39. The method of any one of claims 30-38, wherein the property of the subsurface formation comprises solid content, hydrocarbon content, contaminant content, or combinations thereof.
40. The method of any one of claims 30-39, wherein the property of the subsurface formation comprises the presence of a target reservoir rock, a target fluid, or combinations thereof.
41. The method of claim 40, wherein the target fluid comprises a hydrocarbon fluid.
42. The method of any one of claims 1-41, wherein the magnetic response signal comprises a magnetization response.
43. The method of any one of claims 1 -42, wherein the magnetic response signal comprises a non-linear magnetization response of the plurality of superparamagnetic particles.
44. The method of any one of claims 1-43, wherein processing the magnetic response signal comprises accounting for the superparamagnetic particles' Langevin magnetization behavior.
45. The method of any one of claims 1-44, wherein processing the magnetic response signal comprises removing at least a portion of the magnetic noise from the magnetic response signal.
46. The method of any one of claims 1-45, wherein detecting the magnetic response
comprises detecting a voltage induced in a receiver coil.

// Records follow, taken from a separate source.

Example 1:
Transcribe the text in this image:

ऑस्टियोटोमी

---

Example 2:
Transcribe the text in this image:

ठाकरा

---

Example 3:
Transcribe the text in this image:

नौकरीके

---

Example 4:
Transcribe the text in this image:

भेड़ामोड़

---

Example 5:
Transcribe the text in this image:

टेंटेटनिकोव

47. The method of any one of claims 1 -46, wherein the plurality of superparamagnetic
particles comprise iron, cobalt, zinc, nickel, manganese, silver, gold, carbon, cadmium, or combinations thereof.
48. The method of any one of claims 1 -47, wherein the plurality of superparamagnetic particles comprise an oxide of iron, cobalt, zinc, nickel, manganese, or combinations thereof.

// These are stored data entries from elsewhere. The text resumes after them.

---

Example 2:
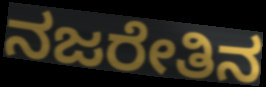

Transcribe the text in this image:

ನಜರೇತಿನ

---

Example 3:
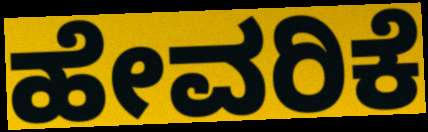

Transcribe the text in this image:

ಹೇವರಿಕೆ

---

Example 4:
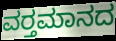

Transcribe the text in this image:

ವರ‍್ತಮಾನದ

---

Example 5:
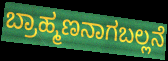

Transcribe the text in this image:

ಬ್ರಾಹ್ಮಣನಾಗಬಲ್ಲನೆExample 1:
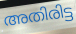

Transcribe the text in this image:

അതിരിട്ട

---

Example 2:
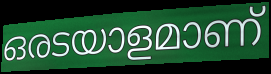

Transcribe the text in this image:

ഒരടയാളമാണ്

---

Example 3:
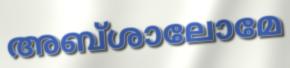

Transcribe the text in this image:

അബ്ശാലോമേ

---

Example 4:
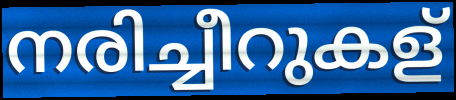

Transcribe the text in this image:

നരിച്ചീറുകള്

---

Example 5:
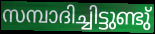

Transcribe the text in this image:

സമ്പാദിച്ചിട്ടുണ്ടു്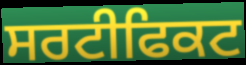
ਸਰਟੀਫਿਕਟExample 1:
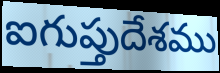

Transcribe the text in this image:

ఐగుప్తుదేశము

49. The method of any one of claims 1-48, wherein the plurality of superparamagnetic
particles comprise an iron oxide.
50. The method of any one of claims 1 -49, wherein the plurality of superparamagnetic
particles comprise Fe304.
51. The method of any one of claims 1 -50, wherein the plurality of superparamagnetic
particles have an average maximum dimension of 3 nm or more.

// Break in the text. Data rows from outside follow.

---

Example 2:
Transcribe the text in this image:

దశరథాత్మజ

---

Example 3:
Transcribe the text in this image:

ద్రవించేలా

52. The method of any one of claims 1-51, wherein the plurality of superparamagnetic
particles have an average maximum dimension of from 1 nm to 200 nm.
53. The method of any one of claims 1 -52, wherein the plurality of superparamagnetic
particles is adapted to withstand downhole conditions.
54. The method of any one of claims 1-53, wherein each of the plurality of
superparamagnetic particles further comprises a coating.
55. The method of claim 54, wherein the coating comprises a polymer.
56. The method of claims 54 or claim 55, wherein the coating selectively adsorbs to a target in the subsurface formation.
57. The method of any one of claims 1 -56, wherein the plurality of superparamagnetic
particles is mono-disperse, bi-disperse, tri-disperse, tetra-disperse, or multi-disperse.
58. The method of any one of claims 1-57, wherein the variable magnetic field is generated using an electric coil, an electromagnet, or combinations thereof.
59. The method of any one of claims 1-58, wherein the variable magnetic field is sinusoidal.
60. The method of any one of claims 1-59, wherein the variable magnetic field has a
frequency of from 0.001 Hz to 10 MHz.
61. The method of any one of claims 1-60, wherein the variable magnetic field has a strength of 1 μΤ or more.
The method of any one of claims 1-61, wherein the variable magnetic field has a strength of from 1 μΤ to 100 T.
The method of any one of claims 1-62, wherein the subsurface formation is adjacent to a well, an aquifer, a mineral deposit, a contamination site, or combinations thereof.